THz pulses from optically excited Fe, Pt and Ta based Spintronic Heterostructures

TL;DR

This paper reviews the use of spintronic heterostructures, especially Fe, Pt, and Ta based, as efficient broadband THz sources, highlighting recent experimental improvements in THz emission strength.

Contribution

It reports new experimental results showing enhanced THz emission from specific Fe, Pt, and Ta heterostructures, advancing the understanding of their efficiency.

Findings

Ta/Fe/Pt tri-layer generates 40-250% stronger THz signals.

Optimization of heterostructure parameters improves THz emission.
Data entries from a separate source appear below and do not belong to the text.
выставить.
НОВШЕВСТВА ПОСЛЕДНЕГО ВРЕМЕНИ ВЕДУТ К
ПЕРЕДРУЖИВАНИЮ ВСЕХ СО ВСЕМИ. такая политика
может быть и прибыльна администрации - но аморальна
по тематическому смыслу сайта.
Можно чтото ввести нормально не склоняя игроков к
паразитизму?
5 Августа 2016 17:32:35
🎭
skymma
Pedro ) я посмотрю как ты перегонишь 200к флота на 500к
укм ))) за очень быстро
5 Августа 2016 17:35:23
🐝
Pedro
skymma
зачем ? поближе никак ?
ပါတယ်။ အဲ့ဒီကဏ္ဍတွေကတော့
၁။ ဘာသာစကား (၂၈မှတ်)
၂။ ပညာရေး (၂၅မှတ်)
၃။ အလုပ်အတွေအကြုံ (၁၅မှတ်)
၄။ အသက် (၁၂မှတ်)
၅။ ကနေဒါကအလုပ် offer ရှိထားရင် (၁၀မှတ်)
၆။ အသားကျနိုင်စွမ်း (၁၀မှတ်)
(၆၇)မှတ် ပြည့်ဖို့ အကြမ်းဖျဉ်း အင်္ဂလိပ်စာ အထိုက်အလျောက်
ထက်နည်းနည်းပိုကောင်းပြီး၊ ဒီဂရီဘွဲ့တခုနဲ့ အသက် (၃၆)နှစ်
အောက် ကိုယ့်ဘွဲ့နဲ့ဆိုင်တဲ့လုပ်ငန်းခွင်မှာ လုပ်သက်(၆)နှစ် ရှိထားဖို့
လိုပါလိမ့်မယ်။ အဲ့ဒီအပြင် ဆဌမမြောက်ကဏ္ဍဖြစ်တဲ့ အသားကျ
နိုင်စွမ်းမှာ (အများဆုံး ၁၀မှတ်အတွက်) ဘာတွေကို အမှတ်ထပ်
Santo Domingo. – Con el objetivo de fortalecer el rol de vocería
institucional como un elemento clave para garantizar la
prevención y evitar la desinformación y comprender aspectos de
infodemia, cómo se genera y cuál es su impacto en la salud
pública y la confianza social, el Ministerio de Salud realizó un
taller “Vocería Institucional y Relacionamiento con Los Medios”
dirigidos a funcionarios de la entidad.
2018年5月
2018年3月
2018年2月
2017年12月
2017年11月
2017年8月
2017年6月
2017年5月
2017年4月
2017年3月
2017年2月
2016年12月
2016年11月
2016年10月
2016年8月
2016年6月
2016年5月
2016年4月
Inverse spin Hall effect is key to THz pulse generation.

Abstract

Spintronic heterostructures are considered to be the new generation THz sources for their capability in producing high power and broadband THz radiation. Here, we provide a brief review on the state-of-the-art in this field. The optically excited bi- and tri-layer combinations of ferromagnetic and nonmagnetic thin films have become increasingly popular. Towards optimizing the THz conversion efficiency and broadband gapless spectrum from these THz emitters, various control parameters need to be taken into consideration. The inverse spin Hall effect in the heavy metal layer of the heterostructure is primarily responsible for the generation of THz pulses. A few new results on iron, platinum and tantalum based heterostructures have also been reported here. It is observed that the Ta(2nm)/Fe(2nm)/Pt(2nm) tri-layer heterostructure generates ~40(250)% stronger THz signal as compared to the counterpart Fe(2nm)/Pt(2nm) (Fe(3nm)/Ta(2nm)) bi-layer heterostructure.